Polyphenol/peptide binding and precipitation.

作者信息

Charlton Adrian J, Baxter Nicola J, Khan M Lokman, Moir Arthur J G, Haslam Edwin, Davies Alan P, Williamson Michael P

机构信息

Department of Molecular Biology and Biotechnology, University of Sheffield, Sheffield S102TN, United Kingdom.

出版信息

J Agric Food Chem. 2002 Mar 13;50(6):1593-601. doi: 10.1021/jf010897z.

Abstract

Polyphenols are largely responsible for the astringency and "mouthfeel" of tea and wine by their interactions with basic salivary proline-rich proteins.
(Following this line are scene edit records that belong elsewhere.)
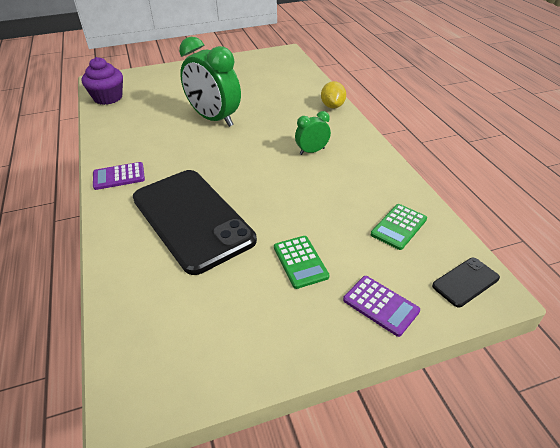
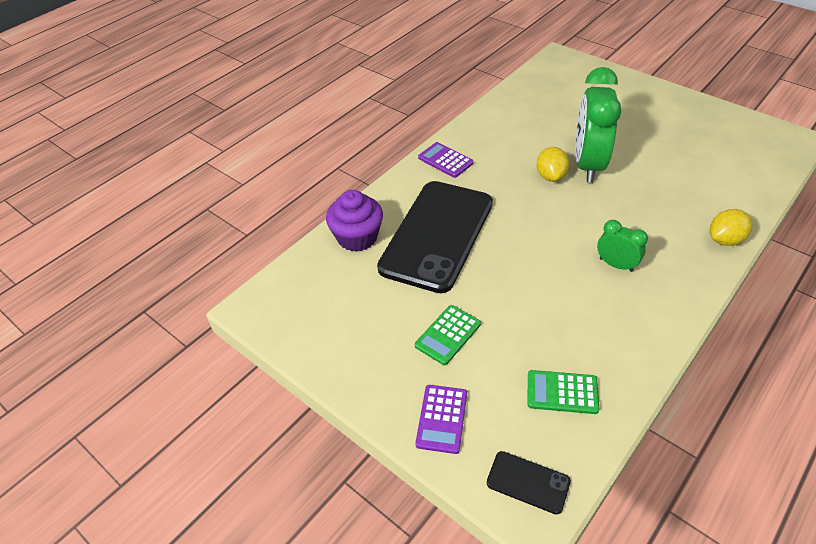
camera: 60 degrees right, 5 degrees up
purple cupcake [82,57,123,105] -> purple cupcake moved to [326,190,383,252]
none -> yellow lemon [536,147,570,182]

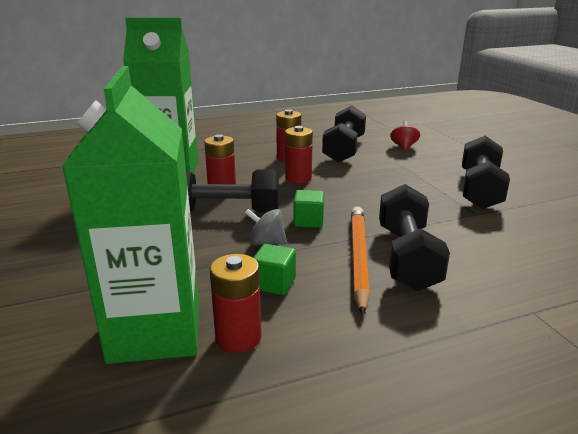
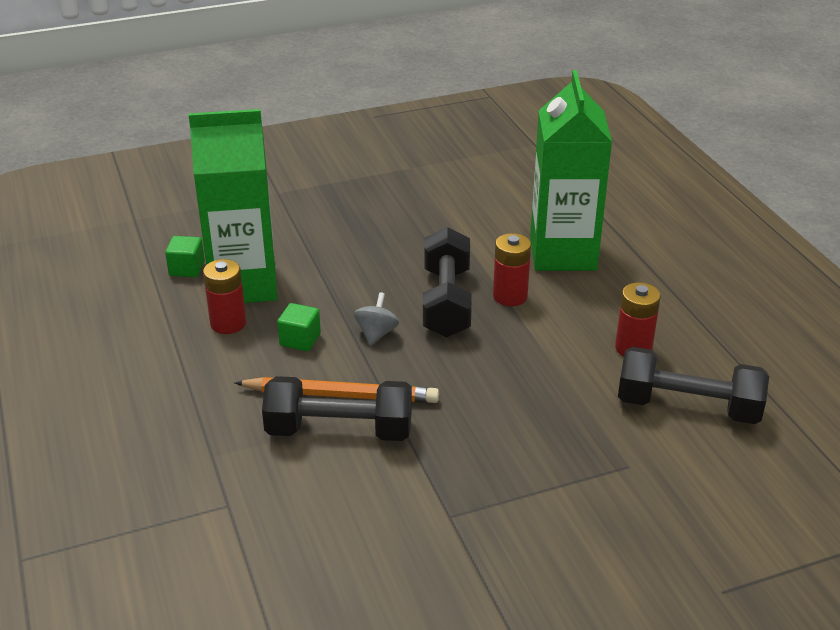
camera: 90 degrees right, 10 degrees up
red battery [285,126,313,184] -> none
green cube [293,190,324,228] -> green cube moved to [165,236,205,277]
red spinning top [390,121,420,151] -> none
black dumbbell [462,136,510,209] -> none

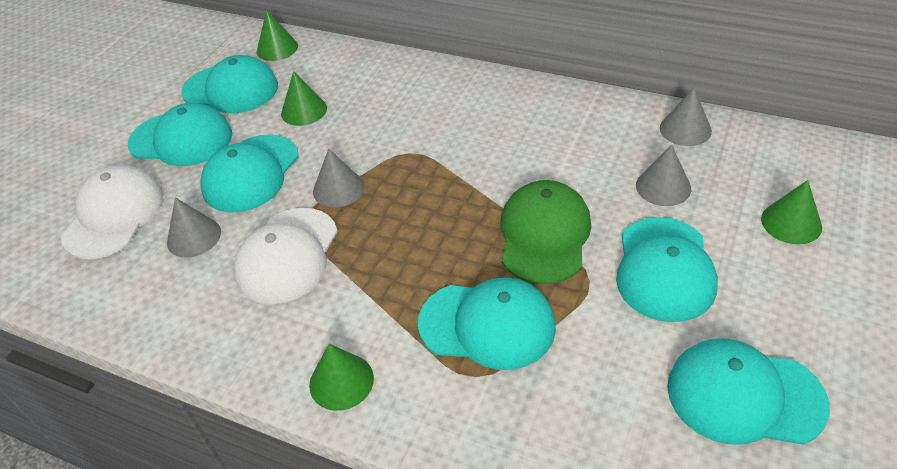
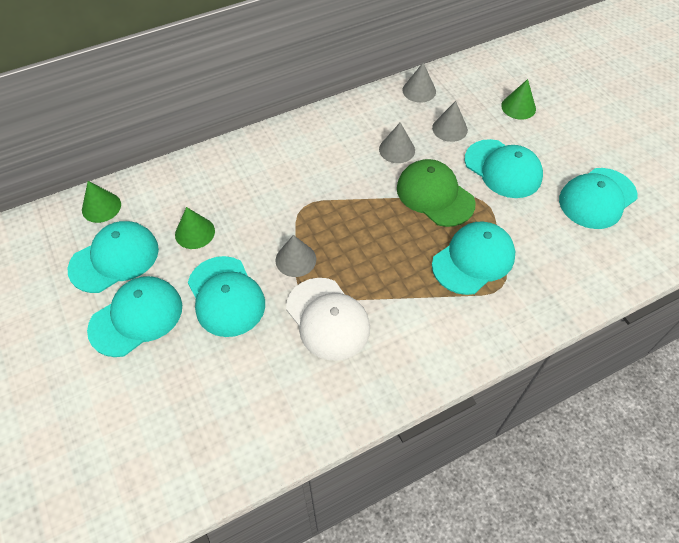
camera: 55 degrees left, 10 degrees up
white cap [61,165,163,259] -> none
grey cone [167,198,221,258] -> grey cone moved to [379,122,415,163]
green cone [309,344,374,411] -> none

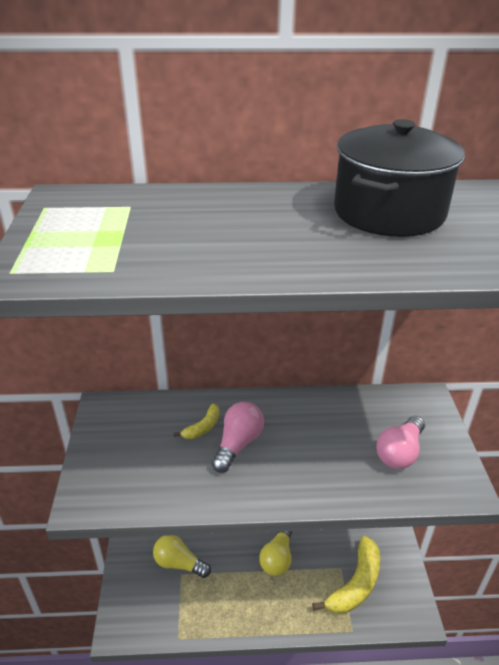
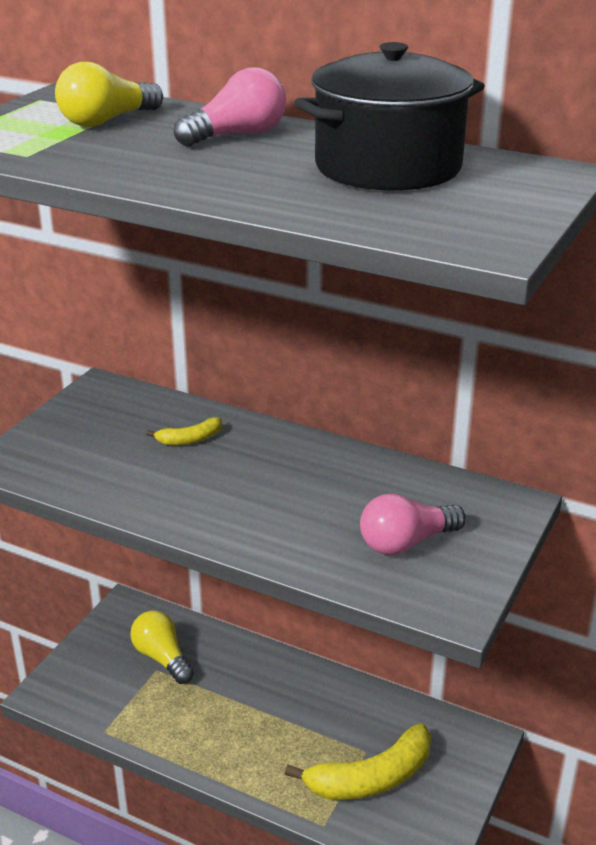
camera: 30 degrees right, 5 degrees down
pink light bulb [212,402,264,473] -> pink light bulb moved to [174,67,286,146]
yellow light bulb [259,531,292,576] -> yellow light bulb moved to [55,62,163,127]

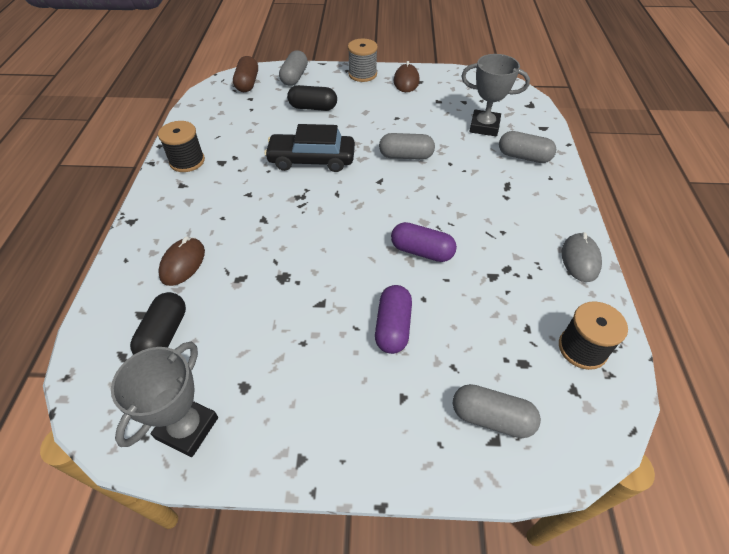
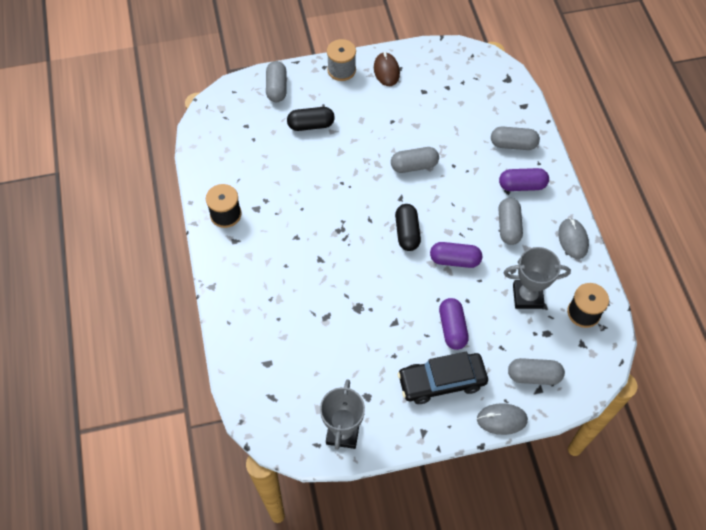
camera: 15 degrees left, 10 degrees up
black capsule [130,292,186,355] -> black capsule moved to [395,204,421,251]
brown mouse [158,237,205,286] -> none
brown capsule [233,56,258,92] -> none
black car [264,124,355,172] -> black car moved to [397,352,488,404]
grey trophy [462,54,530,136] -> grey trophy moved to [504,247,571,309]
none -> grey mouse [477,403,528,435]
none -> purple capsule [499,168,549,191]
none -> grey capsule [499,198,523,245]

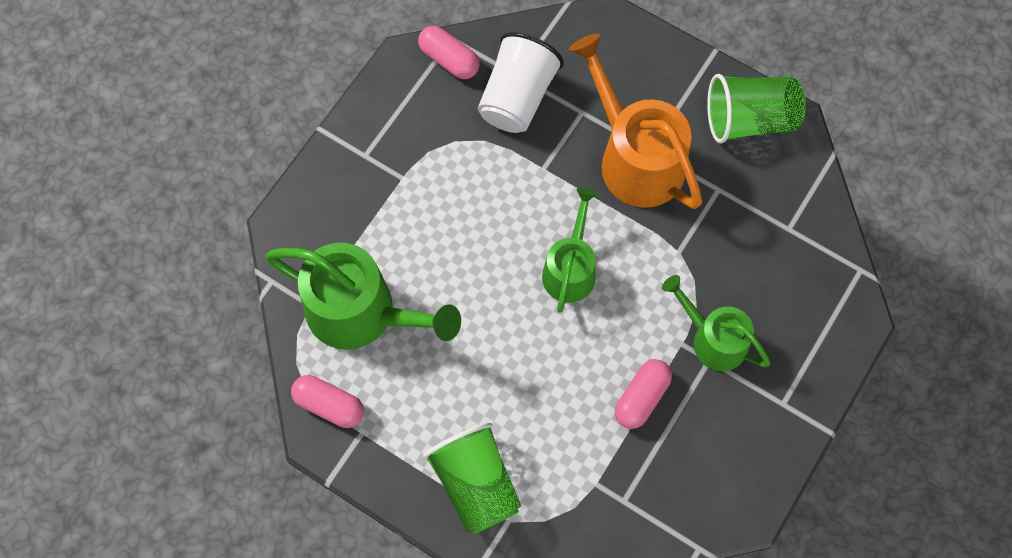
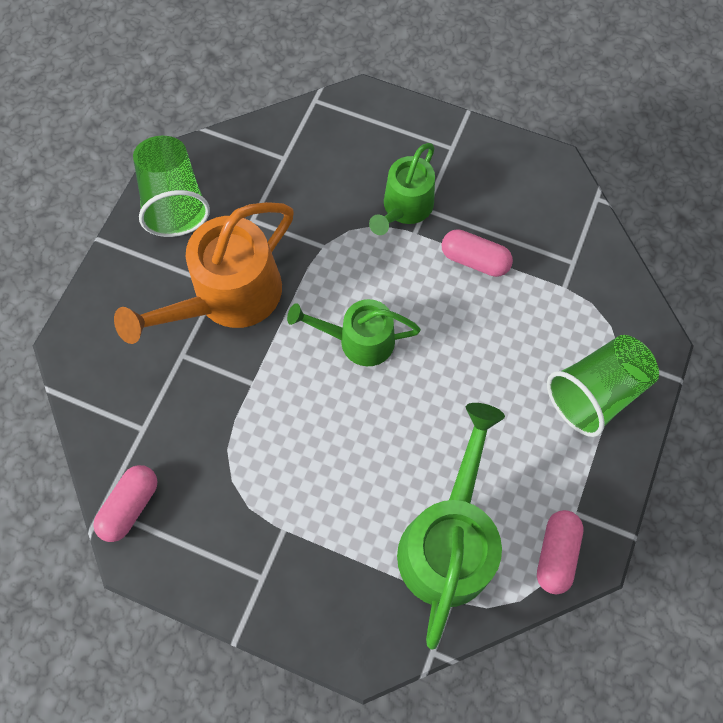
camera: 100 degrees left, 0 degrees up
white cup [478,32,564,133] -> none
Astringency arises from precipitation of polyphenol/peptide complexes, which is an important protective mechanism in animals that consume polyphenols. This paper presents biophysical studies of the interactions between chemically defined polyphenols and peptides. It is shown that intermolecular binding is dominated by stacking of polyphenolic rings onto planar hydrophobic surfaces and is strengthened by multiple cooperative binding of polyphenolic rings. Affinities weaken at higher temperatures and are unaffected by pH between pH 3.8 and 6.0. Measurements of self-diffusion rates for peptides with increasing concentrations of polyphenol demonstrate that peptides become increasingly coated with polyphenol. When the coating is sufficiently extensive to provide cooperative polyphenol bridges, the peptide dimerizes and precipitates. Light scattering measurements and electron microscopy indicate that the insoluble particles fall into two discrete size classes of ca. 80 and 500 nm diameter. The larger particles are favored at higher temperature and pH, suggesting that the particles are in a colloidal state, with the smaller particles being stabilized by charge repulsion between particles, and that precipitation of the complexes may be a phase separation process.

摘要

多酚类物质很大程度上通过与唾液中富含脯氨酸的碱性蛋白质相互作用,决定了茶和葡萄酒的涩味及“口感”。涩味源于多酚/肽复合物的沉淀,这是食用多酚类物质的动物体内一种重要的保护机制。本文介绍了对化学定义的多酚类物质与肽之间相互作用的生物物理研究。结果表明,分子间结合主要由多酚环堆积在平面疏水表面上主导,并且通过多酚环的多个协同结合而增强。亲和力在较高温度下减弱,在pH值为3.8至6.0之间不受pH值影响。随着多酚浓度增加对肽的自扩散速率进行测量表明,肽越来越多地被多酚包裹。当包裹程度足够广泛以提供协同多酚桥时,肽会二聚并沉淀。光散射测量和电子显微镜表明,不溶性颗粒分为直径约为80和500 nm的两个离散尺寸类别。较大的颗粒在较高温度和pH值下更易形成,这表明颗粒处于胶体状态,较小的颗粒通过颗粒间的电荷排斥而稳定,并且复合物的沉淀可能是一个相分离过程。